Wednesday, March 14, 2012

Nothing in Life is Free.....why not?

Since I stepped into the teaching profession about 3 years ago, everything has changed!  Job security.....gone, knowing what my pay will be.......gone, good benefits.......gone!  Now I do think some things were due to change and I never did enter this profession to make it rich, but lately every time I turn around the rules are changing.  My recent "beef" is with the fact that I may not be fully reimbursed on the salary schedule after earning my Master's degree. 
    I want to get my Master's degree to be a better teacher, so let's get that cleared up right away.  I am investing about $20,000 dollars (on top of the $50,000 for my undergrad)...so that I can be the best.  I won't settle for anything less and I will be surprised if someday I don't even chase down more education...who knows, Dr. Bonnar sounds pretty sweet!  The thing is that I really can't justify going more into debt, right now it is just too risky.  So that got me thinking even more about how screwed up this all is.
    Why do teachers even have to pay to become better educators?  Isn't that the most backward way of thinking ever?  Why do universities ask us to take their student teachers (who pay full tuition for little to no services while student teaching) and foster their growth as educators for free?  Then these same universities turn around and charge us an arm and a leg to take grad classes!  I am proposing a trade.  I will teach your student teachers and give them more than they probably ever got on campus, and you can give me some free credits while I work my way through your grad or doctorate program.  Seems fair to me!
  Don't even get me started on who else I think should maybe pony up some cash if they want the best educators around.  I will let your imagination do the work.  I am not asking for anything that I don't feel like I deserve or earn.  A lot of people want to complain about the lack of great teachers, well then maybe it is time for somebody to help step up and make us great.....or at least quit letting politics put us in a nasty game of financial roulette.
  I will complete my Master's either way because I think it is what I need to be the best teacher for 21st century learners......but in the meantime......I won't stop asking questions and I won't just wait my turn.
Kevin

Sunday, March 11, 2012

31 Flavors and a Brain Freeze!

The rewrite is finished and with mom's help I think I finally may have nailed this paper, well it is as nailed as it is going to get.  I am still frustrated by the restrictive APA format though and I will gladly debate with anyone over whether it should ever be the only way new ideas and information are shared.  Now having said that, I do see my professor's point in having us use that style.  My title is referring to the good old Baskin Robin's 31 flavors of ice cream.  I think writing is like this, there are many ways to write, and to read as well.  I like the variety of reading different formats of text and crave analogies, metaphors and figurative/descriptive language.  That style gets my creativity going and helps me motivate, understand and appreciate writing.  The brain freeze part is referring to the way my first paper was critiqued.  Even a great flavor of ice cream shouldn't be crammed down one's throat...it will result in a brain freeze and maybe not liking that flavor too much.   So to make a long story short, I understand the requirements, my collective has helped me produce a piece of work that should do well on the rubric and I am just settled with the fact that there are different ways to teach and learn....they were very evident in this case :)  I'm putting the new paper on here so that anyone who is wondering what APA might need to look like or if I could actually do it.....here ya go!
Thanks for all the comments, suggestions and help on this.....this is what learning in the 21st century looks like :)

########

Copy out the part of the teaching blog that opens with the words "Don't even get" and closes with "wait my turn.", changing "roulette" to "lottery".

########

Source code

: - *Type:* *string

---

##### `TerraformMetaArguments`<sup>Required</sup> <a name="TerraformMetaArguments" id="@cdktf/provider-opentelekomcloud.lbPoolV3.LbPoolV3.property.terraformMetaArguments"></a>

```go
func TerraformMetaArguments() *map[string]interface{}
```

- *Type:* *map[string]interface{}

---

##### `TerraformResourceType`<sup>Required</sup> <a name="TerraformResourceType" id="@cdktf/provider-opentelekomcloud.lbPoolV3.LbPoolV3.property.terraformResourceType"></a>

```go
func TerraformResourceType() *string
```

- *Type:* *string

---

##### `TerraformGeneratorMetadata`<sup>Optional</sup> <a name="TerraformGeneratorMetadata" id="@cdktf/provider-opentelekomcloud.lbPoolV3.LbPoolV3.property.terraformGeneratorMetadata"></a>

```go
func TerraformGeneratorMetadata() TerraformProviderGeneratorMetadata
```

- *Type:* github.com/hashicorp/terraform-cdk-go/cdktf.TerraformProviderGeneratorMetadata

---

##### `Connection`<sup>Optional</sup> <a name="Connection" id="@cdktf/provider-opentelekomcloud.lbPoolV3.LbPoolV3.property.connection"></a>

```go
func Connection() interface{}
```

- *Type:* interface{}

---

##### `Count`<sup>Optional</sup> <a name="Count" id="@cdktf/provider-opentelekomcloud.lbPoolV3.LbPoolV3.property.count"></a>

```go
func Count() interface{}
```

########

• Result for this task:
Don't even get me started on who else I think should maybe pony up some cash if they want the best educators around.  I will let your imagination do the work.  I am not asking for anything that I don't feel like I deserve or earn.  A lot of people want to complain about the lack of great teachers, well then maybe it is time for somebody to help step up and make us great.....or at least quit letting politics put us in a nasty game of financial lottery.
  I will complete my Master's either way because I think it is what I need to be the best teacher for 21st century learners......but in the meantime......I won't stop asking questions and I won't just wait my turn.